Work item:
Identify every line in the entries below that contains the string "البرنامج", and copy each of those lines. Matching is case-sensitive.

===== Dataset records =====

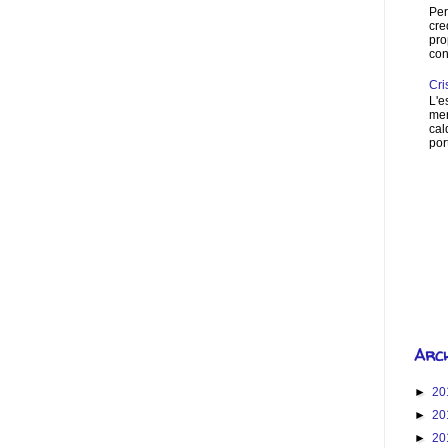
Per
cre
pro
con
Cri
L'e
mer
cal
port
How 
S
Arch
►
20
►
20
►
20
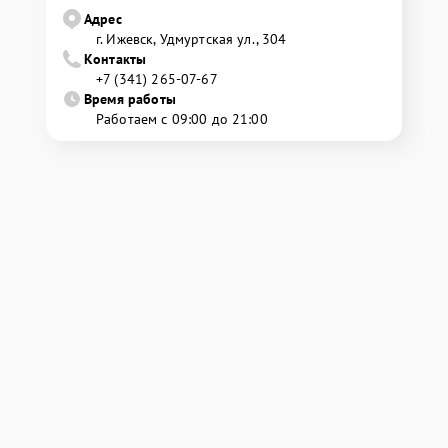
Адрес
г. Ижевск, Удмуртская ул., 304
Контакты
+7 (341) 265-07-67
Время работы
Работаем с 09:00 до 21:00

=====
===== Dataset records =====

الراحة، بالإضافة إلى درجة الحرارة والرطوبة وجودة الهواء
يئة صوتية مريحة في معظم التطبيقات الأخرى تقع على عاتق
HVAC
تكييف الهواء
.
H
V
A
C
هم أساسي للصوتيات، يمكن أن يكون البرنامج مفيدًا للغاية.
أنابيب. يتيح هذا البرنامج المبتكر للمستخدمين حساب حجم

=====

Result of this task:
هم أساسي للصوتيات، يمكن أن يكون البرنامج مفيدًا للغاية.
أنابيب. يتيح هذا البرنامج المبتكر للمستخدمين حساب حجم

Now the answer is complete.